Outcome and Prognosis
The mortality rate for GBS is 2–10% worldwide, although disparities are evident between regions, with higher mortality rates reported in LMIC 1.
- Admission to the ICU is recommended for patients with GBS who have imminent respiratory insufficiency, severe autonomic dysfunction, or rapidly progressive weakness 1.
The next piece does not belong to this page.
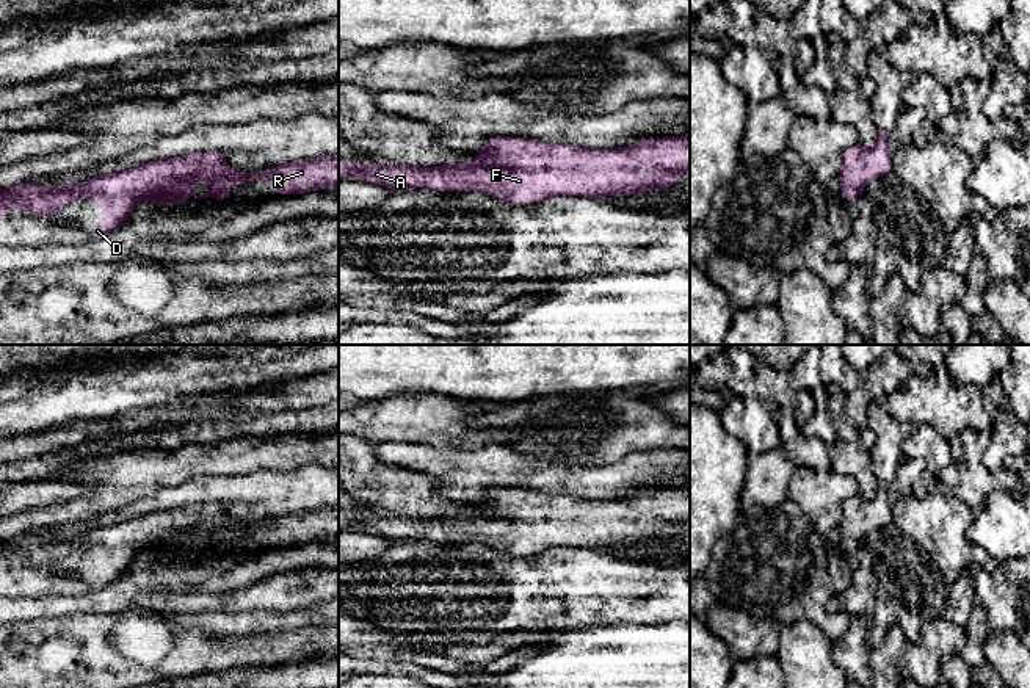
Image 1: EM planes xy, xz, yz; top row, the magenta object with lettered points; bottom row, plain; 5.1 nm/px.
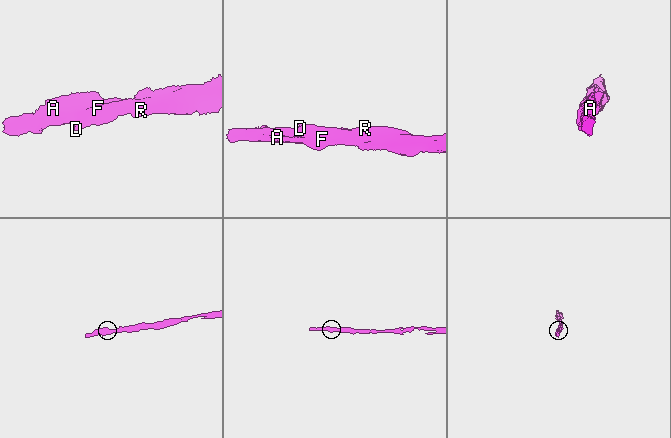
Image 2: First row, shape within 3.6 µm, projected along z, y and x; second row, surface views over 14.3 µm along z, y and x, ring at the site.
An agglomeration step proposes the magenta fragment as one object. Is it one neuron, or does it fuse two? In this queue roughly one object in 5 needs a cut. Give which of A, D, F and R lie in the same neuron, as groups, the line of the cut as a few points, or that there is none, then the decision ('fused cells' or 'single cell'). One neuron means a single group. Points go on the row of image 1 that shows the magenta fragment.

- The Erasmus GBS Respiratory Insufficiency Score (EGRIS) and the Erasmus GBS Outcome Score (EGOS) can be used to predict the risk of requiring mechanical ventilation and outcomes in patients with GBS, although these tools may need to be validated or adapted for use in LMIC 1.
Supportive Care
Supportive care is crucial, including:
- Respiratory monitoring
- Prevention of complications like blood clots and pressure ulcers
- Pain management with gabapentin or carbamazepine
- Physical therapy to prevent contractures and maintain muscle strength 1.
Special Considerations
In LMIC, the lack of access to ICU services, immunotherapy, and integrative rehabilitation services can adversely affect recovery and long-term quality of life of patients with GBS 1.
- Small volume plasma exchange (SVPE) is a novel, relatively low-cost technique that has been shown to be a safe and feasible treatment for GBS in resource-limited settings, although large-scale studies are required to confirm its efficacy 1.
From the Research
Definition and Symptoms of Guillain-Barré Syndrome
- Guillain-Barré syndrome (GBS) is a neuropathic condition that leads to the rapid development of impairments and is characterized by weakness and numbness or tingling sensation in the legs and arms and sometimes loss of movement and feeling in the legs, arms, upper body, and face 2.
- It is a potentially devastating yet treatable disorder, and is the leading global cause of acquired neuromuscular paralysis 3.
- The most common symptoms include ascending limb weakness and paralysis, which may progress to respiratory failure 4.
Treatment Options for Guillain-Barré Syndrome
- Currently, the cure for the disease is yet to be developed, however, treatment options such as intravenous immunoglobulin (IVIG) and plasma exchange (PE) have been used to minimize the symptoms and duration of the disease 2.
- Plasma exchange removes antibodies and other potentially injurious factors from the blood stream, and has been proven to be superior to supportive treatment alone in GBS 5.
- IVIG is beneficial in hastening recovery and reducing the long-term morbidity from GBS, and has been shown to be as effective as PE in severe disease 6.
- The choice between IVIG and PE may depend on the individual patient's needs and circumstances, as IVIG seems easier to use and may be preferred for treating GBS 2.
Efficacy of Treatment Options
- A systematic review and meta-analysis found no significant difference in the curative effect between IVIG and PE in treating GBS patients with severe symptoms 2.
- Another study found that plasma exchange was beneficial in patients with mild, moderate and severe GBS, and that it was more beneficial when started within seven days after disease onset 5.
- A Cochrane review found that IVIG started within two weeks from onset hastens recovery as much as PE, and that adverse events were not significantly more frequent with either treatment 6.